General Motors Co. and Ford Motor Co. plan to report earnings for the second quarter of this week, which has led to an unprecedented decline in car production and increased concerns about demand for vehicles and other big tickets and the economic devastation caused by the coronavirus.
announces on Wednesday before the Ford F bell
reports Thursday after the penis.
The carmakers’ results hit another quarterly blow from US rivals Tesla Inc. TSLA,
which posted unexpected BAP and adjusted earnings last week.
“Prior to the commissioning of the COVID-19 plants, the outlook for the automotive industry was staggering,” said David Kudla, CEO of Mainstay Capital Management.
Until 2019. End-of-life investors and many in the industry feared that by 2020. Sales will not be the same as in recent years, which were the times of automatic car sales.
“There is no doubt that the carmakers suffered significant losses in the second quarter, but the proactive balance sheet actions allowed these companies to take a significant impact on the suspension and did not damage them,” the report said.
Here’s what to expect:
Earnings: The consensus of 18 Wall Street analysts surveyed by FactSet is demanding that GAAP lose $ 2.01 per GM stake, which would run counter to GAAP earnings of $ 1.66 per share in 2019. In the second quarter. Analysts expect an adjusted loss of $ 1.77 per share, after adjusted earnings per share of $ 1.64 a year ago.
In the case of Ford, 19 analysts expect GAAP to lose $ 1.26 per share compared to 4 cents in EPS in 2019. In the second quarter. Analysts are calling for an adjustment of $ 1.17 per share loss for the quarter, compared to an adjusted 28-cent gain. part a year ago.
Estimize, a crowd resource search platform that aggregates estimates from Wall Street analysts as well as buyer analysts, fund managers, executives, academics and others, expects adjustments to be made to $ 1.61 worth of GM shares and $ 1.04. ” Ford losses.
Revenue: Analysts surveyed by FactSet expect GM sales to be $ 16.2 billion, up from $ 36.1 billion a year ago. In the case of Ford, FactSet agrees that sales are $ 19.4 billion, up from $ 38.9 billion a year ago.
Estimate that revenue will be $ 16.5 billion for GM and $ 20.5 billion for Ford.

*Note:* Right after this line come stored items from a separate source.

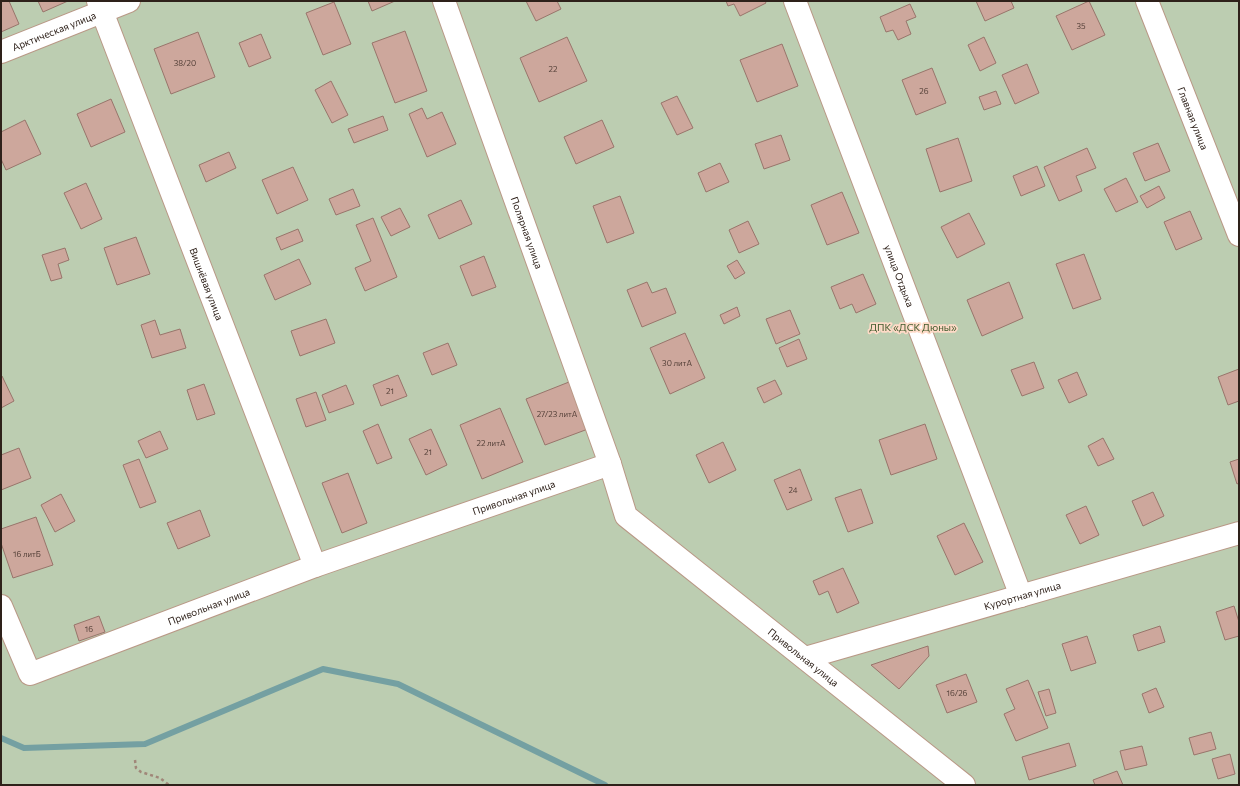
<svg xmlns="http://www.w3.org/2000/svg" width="1240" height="786" font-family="Commissioner,sans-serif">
<rect width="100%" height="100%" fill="#fedac7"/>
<rect fill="#bccdb1" x="1" y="1" width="1238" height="784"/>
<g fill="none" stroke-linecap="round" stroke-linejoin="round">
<polyline stroke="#74a0a2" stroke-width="6" points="1,738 24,748 145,744 323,669 398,684 605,785"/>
</g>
<g fill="#cda79c" stroke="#98756b">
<polygon points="1,1 9,1 19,24 1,32"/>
<polygon points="38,1 68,1 43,12"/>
<polygon points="368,1 395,1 372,11"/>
<polygon points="526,1 557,1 561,9 536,21"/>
<polygon points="726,1 765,1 766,3 740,16 734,4 728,6"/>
<polygon points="976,1 1011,1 1014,8 985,21"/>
<polygon points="1089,1 1105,35 1072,50 1056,16"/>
<polygon points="334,2 351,44 323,55 306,13"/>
<polygon points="910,4 916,17 906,21 911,34 898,40 893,30 886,32 880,17"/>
<polygon points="405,31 427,91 395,103 372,43"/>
<polygon points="198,32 215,77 171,94 154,49"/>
<polygon points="261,34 271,58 249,67 239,43"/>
<polygon points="567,37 587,81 539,102 520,58"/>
<polygon points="984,37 996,63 980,71 968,45"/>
<polygon points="782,44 798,86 757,102 740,60"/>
<polygon points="1027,64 1039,93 1015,104 1002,75"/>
<polygon points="932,68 946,103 916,115 902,80"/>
<polygon points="331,81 348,115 332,123 315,90"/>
<polygon points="996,91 1001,104 984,110 979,97"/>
<polygon points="677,96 693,128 677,135 661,103"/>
<polygon points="111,99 125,132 91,147 77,114"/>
<polygon points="422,108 427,119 442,112 456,144 427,157 409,114"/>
<polygon points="383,116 388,130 354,143 348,129"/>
<polygon points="25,120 41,154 6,170 1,159 1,132"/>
<polygon points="602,120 614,147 576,164 564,137"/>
<polygon points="781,135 790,160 764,169 755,144"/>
<polygon points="958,138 972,181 940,192 926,149"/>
<polygon points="1158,143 1170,171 1145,181 1133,153"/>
<polygon points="1087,148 1096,168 1076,176 1082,191 1059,201 1044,167"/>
<polygon points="229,152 236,168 206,182 199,165"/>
<polygon points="720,163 729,182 706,192 698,173"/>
<polygon points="1037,166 1045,186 1021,196 1013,176"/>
<polygon points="293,167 308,200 277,214 262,180"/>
<polygon points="1126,178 1138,202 1116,212 1104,189"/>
<polygon points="86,183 102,219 81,229 64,193"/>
<polygon points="1159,186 1165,198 1147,208 1140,196"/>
<polygon points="353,189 360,206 336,215 329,199"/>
<polygon points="842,192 859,233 827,245 811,205"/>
<polygon points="620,196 634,233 607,243 593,206"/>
<polygon points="461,200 472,224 439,239 428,215"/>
<polygon points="400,208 410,227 391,236 381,217"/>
<polygon points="1190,211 1202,239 1176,250 1164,222"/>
<polygon points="969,213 985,244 957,258 941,227"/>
<polygon points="373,218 397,277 365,291 355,268 371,261 356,225"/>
<polygon points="748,221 759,244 739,253 729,230"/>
<polygon points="298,229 303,241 281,250 276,238"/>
<polygon points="136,237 150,274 117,285 104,248"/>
<polygon points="65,248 69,260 58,264 62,278 51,281 42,255"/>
<polygon points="1084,254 1101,299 1073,309 1056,264"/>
<polygon points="484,256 496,287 472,296 460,266"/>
<polygon points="299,259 311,284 275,300 264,275"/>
<polygon points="737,260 745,273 735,279 727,266"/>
<polygon points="863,274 876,304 856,313 852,304 840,309 831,287"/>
<polygon points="647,282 652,293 666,288 676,313 642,327 627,290"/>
<polygon points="1009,282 1023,318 982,336 967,300"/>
<polygon points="737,307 740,316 724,324 720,315"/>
<polygon points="790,310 800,334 776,344 766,319"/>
<polygon points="326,319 335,343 300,356 291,331"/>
<polygon points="155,320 160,335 180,329 186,348 152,358 141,325"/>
<polygon points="685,333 705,378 670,394 650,348"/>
<polygon points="799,339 807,359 787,367 779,348"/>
<polygon points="448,343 457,365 432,375 423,353"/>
<polygon points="1034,362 1044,388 1022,396 1011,370"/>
<polygon points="1239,369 1239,401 1228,405 1218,377"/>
<polygon points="1077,372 1087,395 1069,403 1058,380"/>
<polygon points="398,375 407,396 381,406 373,385"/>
<polygon points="1,376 2,376 14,401 1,408"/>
<polygon points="775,380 782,394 764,403 757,388"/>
<polygon points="569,382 588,429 545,445 526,399"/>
<polygon points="204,384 215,414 197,420 187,390"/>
<polygon points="346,385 354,404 329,413 322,395"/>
<polygon points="316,392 326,420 306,427 296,399"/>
<polygon points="500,408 523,462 482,479 460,425"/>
<polygon points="378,424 392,458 377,464 363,431"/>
<polygon points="925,424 937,459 891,475 879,440"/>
<polygon points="431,429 447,465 426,475 409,439"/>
<polygon points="160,431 168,449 146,458 138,441"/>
<polygon points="1103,438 1114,459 1098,466 1088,446"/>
<polygon points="723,442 736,470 709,483 696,455"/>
<polygon points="19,448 31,478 1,490 1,455"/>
<polygon points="139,459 156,502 140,508 123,465"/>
<polygon points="1239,459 1239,483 1237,484 1230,462"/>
<polygon points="800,469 812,500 787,510 774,480"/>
<polygon points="348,473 367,523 342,533 322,483"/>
<polygon points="861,489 873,523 848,532 835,498"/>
<polygon points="1153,492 1164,516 1143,526 1132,501"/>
<polygon points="61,494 75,521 55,532 41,505"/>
<polygon points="1086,506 1099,535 1080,544 1066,515"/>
<polygon points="200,510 210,536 178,549 167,523"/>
<polygon points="36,517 53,565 13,578 1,543 1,529"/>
<polygon points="964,523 983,562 955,575 937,536"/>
<polygon points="843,568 859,603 837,613 828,591 819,595 813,581"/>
<polygon points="1234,606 1239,622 1239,636 1225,640 1216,612"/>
<polygon points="99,616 105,632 79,641 74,625"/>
<polygon points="1160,626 1165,642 1138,651 1133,635"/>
<polygon points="1087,636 1096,663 1071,671 1062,644"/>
<polygon points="928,646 929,656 899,689 871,665"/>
<polygon points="966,674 977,702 947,713 936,685"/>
<polygon points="1028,680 1048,728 1016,741 1004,714 1015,709 1006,689"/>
<polygon points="1156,688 1164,707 1149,713 1142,694"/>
<polygon points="1049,689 1056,713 1046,716 1038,692"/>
<polygon points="1211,732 1216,749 1194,755 1189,738"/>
<polygon points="1069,743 1076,766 1029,780 1022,757"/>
<polygon points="1142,746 1147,765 1125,770 1120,751"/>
<polygon points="1230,754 1235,774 1218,779 1212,759"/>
<polygon points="1117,771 1123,785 1095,785 1093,780"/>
</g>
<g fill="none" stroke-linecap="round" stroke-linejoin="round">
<defs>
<g id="minor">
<path id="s1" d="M98,1L315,566"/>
<path id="s2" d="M444,1L610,464"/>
<path id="s3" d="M795,1L1021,596"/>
<path id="s4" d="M1147,1L1239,235"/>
<path id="s5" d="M1,52L129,1"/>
<path id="s6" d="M1,606L30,674L315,566L610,464L626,516L964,785"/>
<path id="s7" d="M805,658L1239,533"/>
</g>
</defs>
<use href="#minor" stroke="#b99886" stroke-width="24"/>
<polyline stroke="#a08779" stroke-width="2.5" stroke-dasharray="3 3" stroke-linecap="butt" points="135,760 136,768 141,772 160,778 169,785"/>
<use href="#minor" stroke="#fff" stroke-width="22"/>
</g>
<g text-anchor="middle" stroke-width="3.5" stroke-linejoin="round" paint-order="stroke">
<g font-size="8" fill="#56423a">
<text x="1081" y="29">35</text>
<text x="185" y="66">38/20</text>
<text x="553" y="72">22</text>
<text x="924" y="94">26</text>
<text x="677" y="366">30 литА</text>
<text x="390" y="394">21</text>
<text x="557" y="417">27/23 литА</text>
<text x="491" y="446">22 литА</text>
<text x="428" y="455">21</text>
<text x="793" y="493">24</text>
<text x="27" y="557">16 литБ</text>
<text x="89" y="632">16</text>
<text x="957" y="696">16/26</text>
</g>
<g font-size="10" fill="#2e211a" stroke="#fedac7">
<text dy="4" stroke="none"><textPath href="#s5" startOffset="57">Арктическая улица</textPath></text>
<text dy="4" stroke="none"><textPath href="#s4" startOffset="126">Главная улица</textPath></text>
<text dy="4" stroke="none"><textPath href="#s2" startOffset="246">Полярная улица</textPath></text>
<text dy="4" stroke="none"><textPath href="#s3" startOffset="294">улица Отдыха</textPath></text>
<text dy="4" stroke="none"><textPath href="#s1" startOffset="303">Вишнёвая улица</textPath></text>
<text dy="4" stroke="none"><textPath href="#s6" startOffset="589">Привольная улица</textPath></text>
<text dy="4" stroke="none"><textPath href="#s7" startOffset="226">Курортная улица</textPath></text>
<text dy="4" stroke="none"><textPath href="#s6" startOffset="265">Привольная улица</textPath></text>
<text dy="4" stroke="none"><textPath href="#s6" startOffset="972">Привольная улица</textPath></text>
</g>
<g font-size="10" fill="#3e592b" stroke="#fedac7">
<text x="913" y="331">ДПК «ДСК Дюны»</text>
</g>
</g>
<rect width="1240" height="786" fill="none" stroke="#2e211a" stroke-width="4"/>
</svg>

Stock movement: So far this year, GM shares have fallen 28% and Ford’s 25%. This compares with a loss of around 7% for the Dow Jones Industrial Average DJIA,
and the profitability of the S&P 500 index SPX,
during the same period.
What to expect: On Tuesday, the automotive industry cut its “unprecedented” by 45 percent. Analysts at Deustche Bank wrote on Tuesday in the second quarter.
U.S. retail vehicle sales have recovered closer than before COVID, but the recurrence of cases creates uncertainty for the outlook for automakers and related industries.
GM investors will closely monitor the second-quarter cash burn and the current capital structure, a spokesman for Mainstay’s Kudla said.
Burns for the quarter are projected to reach $ 7 billion to $ 9 billion, but that number is likely to be better due to better-than-expected end-of-quarter sales, he said.
Earlier this month, GM reported quarterly sales down 34%, but said retail volumes rebounded sharply in May and June compared to April.
Ford could also surprise markets upside down, analysts at Deutsche Bank said. This will be due to “higher North American truck production per quarter than initially expected, and Ford Credit may benefit more than the expected higher residual values,” they said.
In a recent report, Goldman Sachs analysts also sounded more positive remarks from Ford and GM. They point to improving sales prospects; a mixed shift to pickups and SUVs that offer better profit margins; and higher margins in their financial business as some reasons for better hopes.
“Against this background, we still expect both companies’ 2Q cash to be weak given the challenging macroeconomic environment for the quarter triggered by COVID-19,” Goldman analysts said.